Squadron Leader Laurence Henry Forster Irving[1] (11 April 1897 - 23 October 1988) was an artist, book illustrator and Hollywood set designer and art director, the son of actors H. B. Irving and Dorothea Baird, and the biographer of his grandfather, the Victorian era actor Henry Irving. His sister was the actress and founder of the Keep Britain Tidy Campaign, Elizabeth Irving. He lived and died in Wittersham, Kent in 1988, within walking distance of the house, Smallhythe Place, where Dame Ellen Terry lived, who was his grandfather's leading lady at the Lyceum Theatre in London's West End.

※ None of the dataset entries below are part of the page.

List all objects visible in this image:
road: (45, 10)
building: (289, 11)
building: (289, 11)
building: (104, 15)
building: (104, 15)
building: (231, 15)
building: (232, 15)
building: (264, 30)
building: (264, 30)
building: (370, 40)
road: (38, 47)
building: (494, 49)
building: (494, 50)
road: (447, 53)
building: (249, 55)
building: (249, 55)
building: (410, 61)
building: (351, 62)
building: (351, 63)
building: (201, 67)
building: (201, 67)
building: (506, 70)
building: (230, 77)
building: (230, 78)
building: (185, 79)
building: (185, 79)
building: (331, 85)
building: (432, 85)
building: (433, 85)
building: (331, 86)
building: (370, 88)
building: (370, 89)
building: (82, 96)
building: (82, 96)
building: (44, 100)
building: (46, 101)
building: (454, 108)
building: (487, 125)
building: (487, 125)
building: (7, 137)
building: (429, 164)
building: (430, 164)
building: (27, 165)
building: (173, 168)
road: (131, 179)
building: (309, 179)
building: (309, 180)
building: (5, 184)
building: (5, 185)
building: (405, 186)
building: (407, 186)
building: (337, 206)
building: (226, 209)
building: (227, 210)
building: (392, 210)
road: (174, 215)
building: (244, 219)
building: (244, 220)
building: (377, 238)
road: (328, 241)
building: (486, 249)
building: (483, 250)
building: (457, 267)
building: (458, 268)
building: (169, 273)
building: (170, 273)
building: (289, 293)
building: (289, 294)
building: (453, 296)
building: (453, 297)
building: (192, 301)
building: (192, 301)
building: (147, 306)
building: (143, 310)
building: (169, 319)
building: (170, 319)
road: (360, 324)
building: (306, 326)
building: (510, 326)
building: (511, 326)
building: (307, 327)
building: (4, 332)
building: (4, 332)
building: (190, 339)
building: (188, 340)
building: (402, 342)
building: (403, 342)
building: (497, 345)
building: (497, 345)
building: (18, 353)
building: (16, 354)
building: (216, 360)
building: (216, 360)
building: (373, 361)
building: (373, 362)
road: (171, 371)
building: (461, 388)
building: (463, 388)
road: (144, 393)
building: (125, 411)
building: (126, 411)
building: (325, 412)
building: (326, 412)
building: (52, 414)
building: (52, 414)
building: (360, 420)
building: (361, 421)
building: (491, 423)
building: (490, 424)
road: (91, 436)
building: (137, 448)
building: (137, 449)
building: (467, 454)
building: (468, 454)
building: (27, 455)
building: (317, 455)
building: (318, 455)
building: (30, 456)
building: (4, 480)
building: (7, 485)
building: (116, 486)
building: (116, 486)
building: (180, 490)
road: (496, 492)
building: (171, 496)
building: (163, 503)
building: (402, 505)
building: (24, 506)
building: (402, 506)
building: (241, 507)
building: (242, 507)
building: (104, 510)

Named after his uncle, Laurence Sydney Brodribb Irving, Laurence Irving was born in London in 1897. He briefly and unhappily attended Wellington College and later trained as a painter at the Byam Shaw School of Art and the Royal Academy School, studying under Charles Ricketts and Charles Shannon. On completion of his art training Irving specialised in landscape and marine painting before commencing on his career as a designer for the theatre. He was a pilot in the Royal Naval Air Service (RNAS) during World War I, ending the War with the rank of Captain.[2] In 1919 he became engaged to Rosalind Frances Woolner,[3] the granddaughter of the Pre-Raphaelite sculptor Thomas Woolner.[4] They married in 1920.
Irving was also a book illustrator, producing artwork for Richard Hakluyt's Voyages & Discoveries of the English (1926) and John Masefield's Philip the King (1927). In 1928 Irving went to Hollywood with Douglas Fairbanks to be his Art Director on The Iron Mask (1929), the last of his full-scale silent films and, later, in collaboration with William Cameron Menzies, to design the production of the film version of The Taming of the Shrew (1929).[5] He was the Art Director for the films 77 Park Lane (1931) and Colonel Blood (1934).[6] In his memoirs, Irving vividly recounts working in Hollywood for such figures as Mary Pickford and Charlie Chaplin. On his return to the United Kingdom in the 1930s, he worked on films such as Moonlight Sonata (1937)[7] and the Gabriel Pascal films of Shaw's Pygmalion (1938) and Major Barbara (1941).[2] [8]
Irving was recalled to the R.A.F. in October 1939 at the start of World War II to serve in the Intelligence Department at the Air Ministry. In March 1940 he was posted to H.Q. British Air Forces in France to be responsible for writing official communiqués and persuading accredited war correspondents to abide by the principle of censorship accepted by their editors. After the surrender of France he returned to the Air Ministry convinced that the system of local defence could have brought the German armoured thrust to a halt. A memorandum he wrote to this effect led to his posting as a Staff Officer to H.Q. 12 Corps., then sparsely equipped to repel a German invasion, to help Peter Fleming to recruit and train an underground force of saboteurs to harass the enemy if a bridgehead was established in Kent and Sussex. When South Eastern Command took control of military operations in that area it was allotted an R.A.F. reconnaissance Wing of three Squadrons and an Air Staff to promote Army/Air co-operation. As Senior Intelligence Officer of 35 Wing, Irving studied and furthered the technical and tactical resources of low level photographic and reconnaissance and the prompt distribution of intelligence derived from it. He ended the War as a Squadron Leader.
After the War he was invited by J. Arthur Rank to produce and design the film adaptation of Sheridan Le Fanu's Uncle Silas (1947). Laurence Irving wrote the highly regarded and definitive biographies Henry Irving, the Actor and his World and The Successors, and two volumes of autobiography, Designing for the Movies: the Memoirs of Laurence Irving, and Great Interruption: An Autobiography 1938-45 (1983).
Laurence Irving was the father of John H. B. Irving and Pamela Mary Irving.